Question

A space ship sent to study a binary star system is set into an orbit in order to remain always collinear with the stars. If distances of the spaceship from the stars are $r_1$ and $r_2$, find ratio of masses of the stars. Is this orbit a stable one?

Answer 1

Ratio of masses: $\frac{M_1}{M_2} = \frac{r_1^2}{r_2^2} \frac{(r_1+r_2)^3 - r_2^3}{(r_1+r_2)^3 - r_1^3}$ , Orbit is unstable.

Answer 2

The problem involves a spaceship in a collinear orbit with a binary star system. To find the ratio of the masses of the stars, we analyze the gravitational forces and centripetal acceleration acting on the spaceship.

Assumptions:

• The spaceship is at the Lagrangian point $L_1$, located between the two stars.
• The distance between the stars is $D = r_1 + r_2$, where $r_1$ and $r_2$ are the distances from the spaceship to each star, respectively.

Derivation:

1. Gravitational Forces: The gravitational forces exerted by the two stars on the spaceship are in opposite directions.
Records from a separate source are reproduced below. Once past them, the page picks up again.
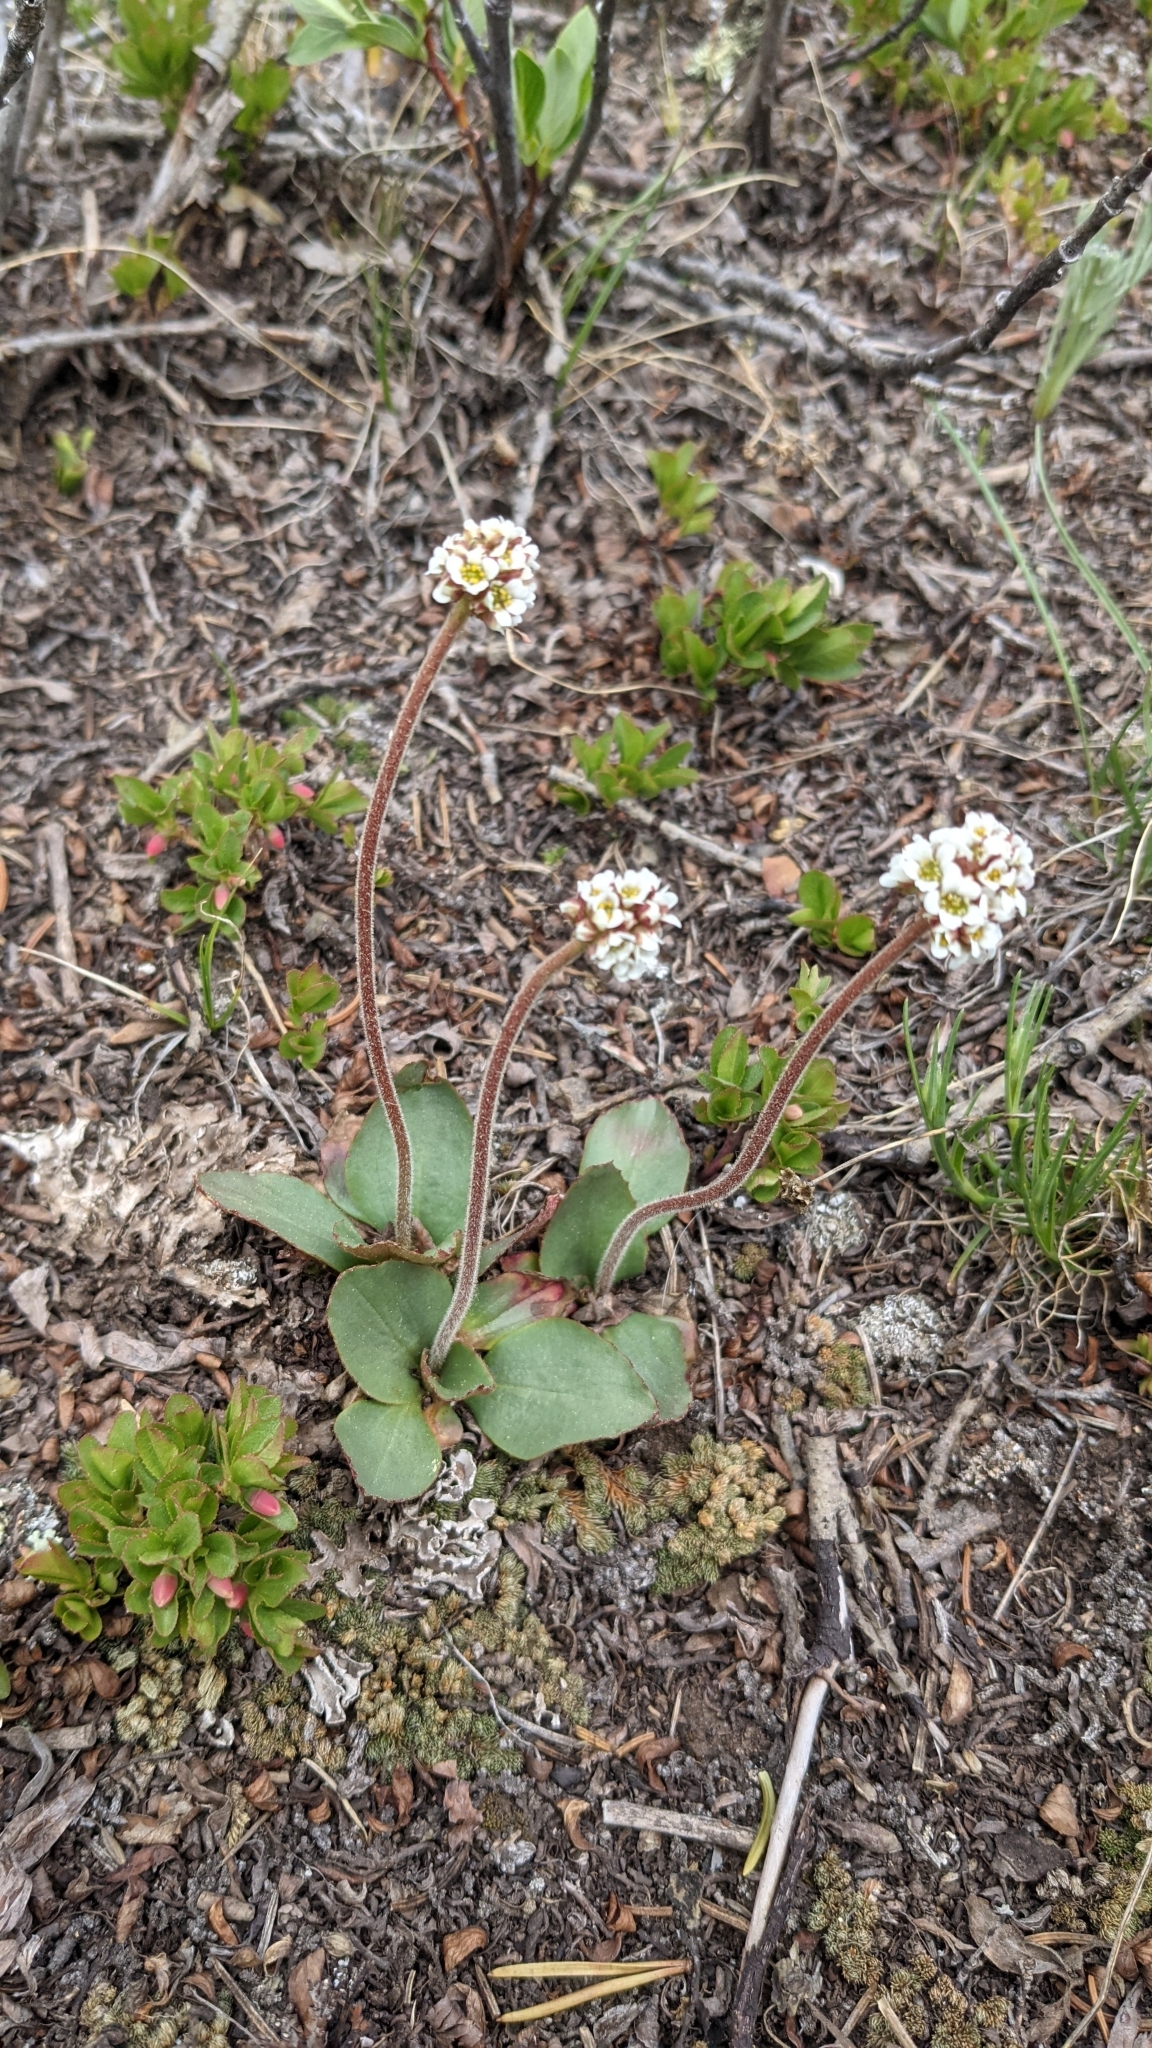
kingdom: Plantae
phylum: Tracheophyta
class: Magnoliopsida
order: Saxifragales
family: Saxifragaceae
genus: Micranthes
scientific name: Micranthes rhomboidea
2. Centripetal Force: The net gravitational force provides the centripetal force required for the spaceship to maintain its orbit around the center of mass of the binary system.
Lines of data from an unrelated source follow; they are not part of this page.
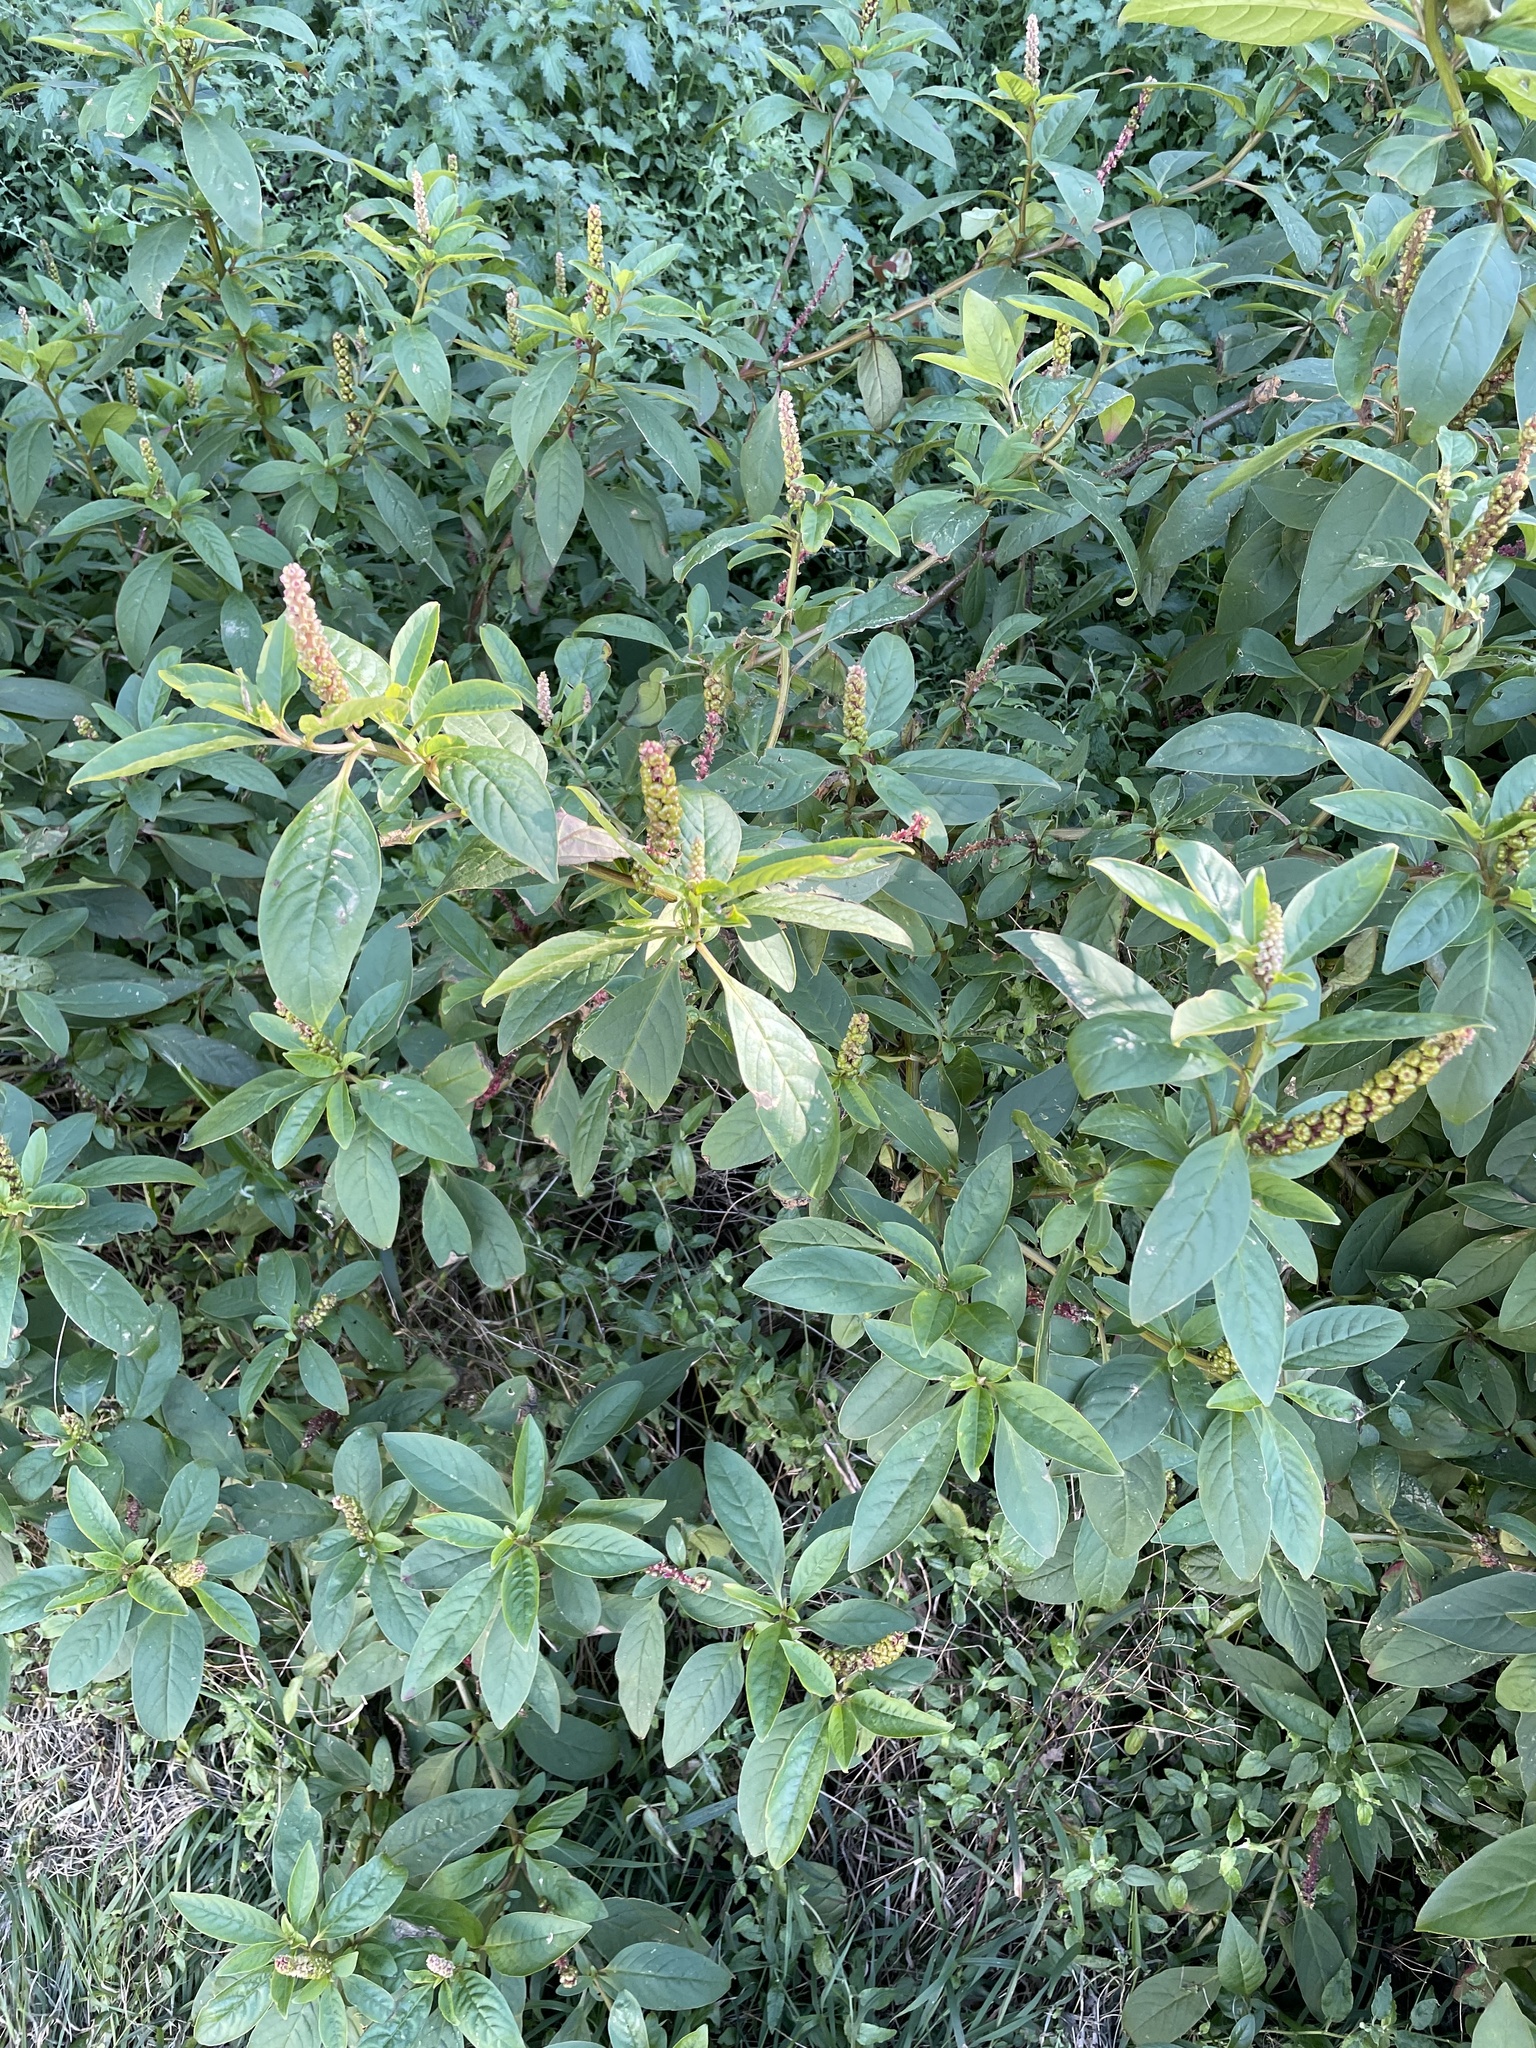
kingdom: Plantae
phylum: Tracheophyta
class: Magnoliopsida
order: Caryophyllales
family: Phytolaccaceae
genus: Phytolacca
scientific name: Phytolacca icosandra
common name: Button pokeweed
3. Equation Setup: $\frac{GM_1}{r_1^2} - \frac{GM_2}{r_2^2} = m \omega^2 (x_s - x_{CM})$ where:

   • $M_1$ and $M_2$ are the masses of the stars.
   • $G$ is the gravitational constant.
   • $m$ is the mass of the spaceship.
   • $\omega$ is the angular velocity of the binary system.
   • $x_s$ is the position of the spaceship from $M_1$, so $x_s = r_1$.
   • $x_{CM}$ is the position of the center of mass from $M_1$, given by $x_{CM} = \frac{M_2 D}{M_1+M_2} = \frac{M_2 (r_1+r_2)}{M_1+M_2}$.

4. Simplifying: $x_s - x_{CM} = r_1 - \frac{M_2 (r_1+r_2)}{M_1+M_2} = \frac{M_1 r_1 - M_2 r_2}{M_1+M_2}$.

5. Substituting: $\frac{GM_1}{r_1^2} - \frac{GM_2}{r_2^2} = m \frac{G(M_1+M_2)}{(r_1+r_2)^3} \frac{M_1 r_1 - M_2 r_2}{M_1+M_2}$ $\frac{M_1}{r_1^2} - \frac{M_2}{r_2^2} = \frac{M_1 r_1 - M_2 r_2}{(r_1+r_2)^3}$

6. Solving for Mass Ratio: $M_1 \left(\frac{1}{r_1^2} - \frac{r_1}{(r_1+r_2)^3}\right) = M_2 \left(\frac{1}{r_2^2} - \frac{r_2}{(r_1+r_2)^3}\right)$ $\frac{M_1}{M_2} = \frac{\frac{1}{r_2^2} - \frac{r_2}{(r_1+r_2)^3}}{\frac{1}{r_1^2} - \frac{r_1}{(r_1+r_2)^3}} = \frac{r_1^2}{r_2^2} \frac{(r_1+r_2)^3 - r_2^3}{(r_1+r_2)^3 - r_1^3}$

Stability of Orbit:

The collinear Lagrangian points ($L_1, L_2, L_3$) are unstable. Any small displacement from these points will cause the spaceship to drift away, requiring active station-keeping to maintain the orbit.

Final Answer:

The ratio of masses of the stars is: $\frac{M_1}{M_2} = \frac{r_1^2}{r_2^2} \frac{(r_1+r_2)^3 - r_2^3}{(r_1+r_2)^3 - r_1^3}$

The orbit is unstable.